Um recrutador de modelos francês, investigado por ligações com o criminoso sexual Jeffrey Epstein, foi encontrado morto na casa onde morava, em Colombes, nos arredores de Paris, na França.
A informação foi divulgada pelo jornal Le Parisien nesta quarta-feira (22). Daniel Siad tinha 69 anos e era investigado pela Justiça francesa após várias denúncias de mulheres, especialmente por estupro.
Ele negava as acusações e afirmava que queria ser interrogado para apresentar sua versão dos fatos.
Na última segunda-feira (20), quando o corpo de Siad foi achado, o Poder Judiciário do país abriu "uma investigação para determinar as causas da morte".
"Morreu e era inocente", declarou à AFP sua advogada Menya Arab-Tigrine. De acordo com ela, "se ele morreu de um infarto, essa espera [judicial] insuportável, a pressão e a angústia com as quais vivia diariamente devem ter tido alguma influência".
Entenda as denúncias contra Siad
A primeira denúncia foi apresentada em fevereiro pela ex-modelo sueca Ebba P. Karlsson. A mulher não conhecia a identidade dele antes de reconhecê-lo nos arquivos desclassificados relacionados a Epstein, nos quais Daniel Siad é mencionado em mais de mil documentos.
Karlsson acusa Siad de tê-la estuprado quando ela tinha 20 anos e, em seguida, de tê-la explorado sexualmente, apresentando-a a Gérald Marie, antigo diretor da prestigiosa agência de modelos Elite, a quem ela também acusava de tê-la estuprado. Ambos negaram as acusações.
"Estou chocada", disse Karlsson à AFP. "Daniel Siad estava prestes a ser detido. Trabalhamos tão duro para obter justiça e agora... É muito frustrante", acrescentou.

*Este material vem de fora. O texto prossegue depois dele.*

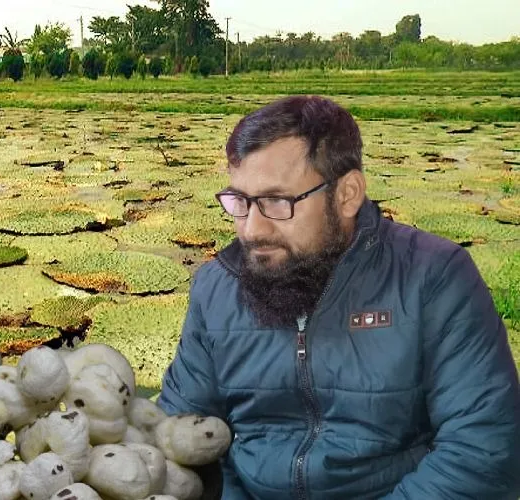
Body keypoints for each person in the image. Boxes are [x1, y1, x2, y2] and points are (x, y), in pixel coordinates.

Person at [157, 95, 520, 499]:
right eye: (240, 202)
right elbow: (178, 433)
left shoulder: (434, 278)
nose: (251, 230)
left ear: (347, 194)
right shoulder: (216, 288)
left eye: (277, 201)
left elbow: (483, 447)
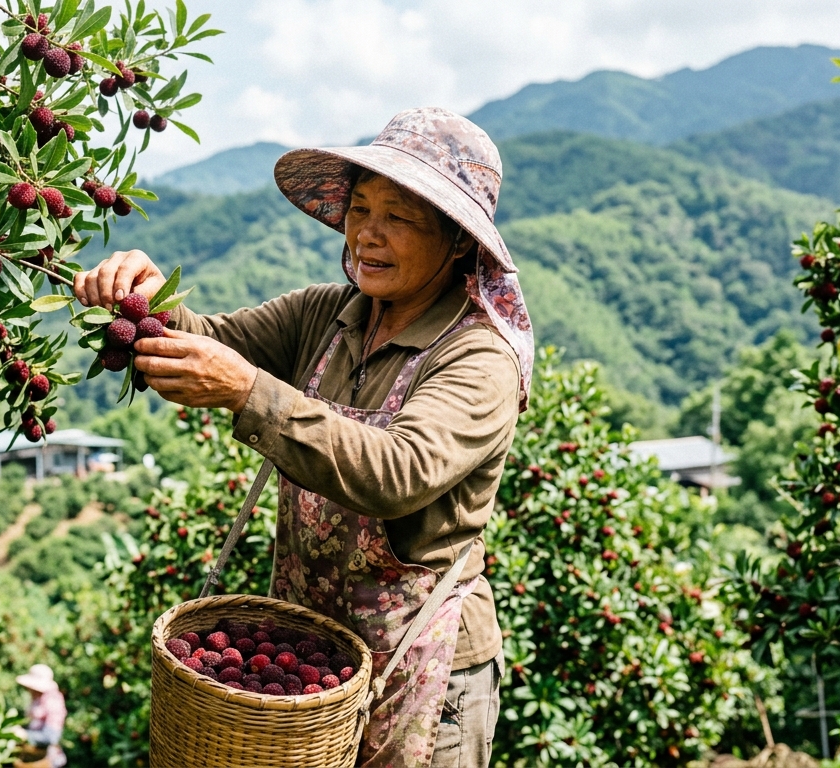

"Todas nós tínhamos medo de que o matassem para impedi-lo de falar sobre os outros criminosos... Espero que seja realizada uma investigação minuciosa sobre as circunstâncias de sua morte", afirmou.
Caso Epstein já levou poderosos à prisão
Desde o início da divulgação dos arquivos do caso Epstein, figuras poderosas têm sido afetadas.
Entre eles, o ex-príncipe Andrew, preso por uma investigação ligada aos crimes do financista.
O ex-embaixador Peter Mandelson, que representava o Reino Unido nos EUA, também foi alvo de prisão.
Antes, ele já havia renunciado ao posto do Partido Trabalhista e ao mandato no Parlamento britânico.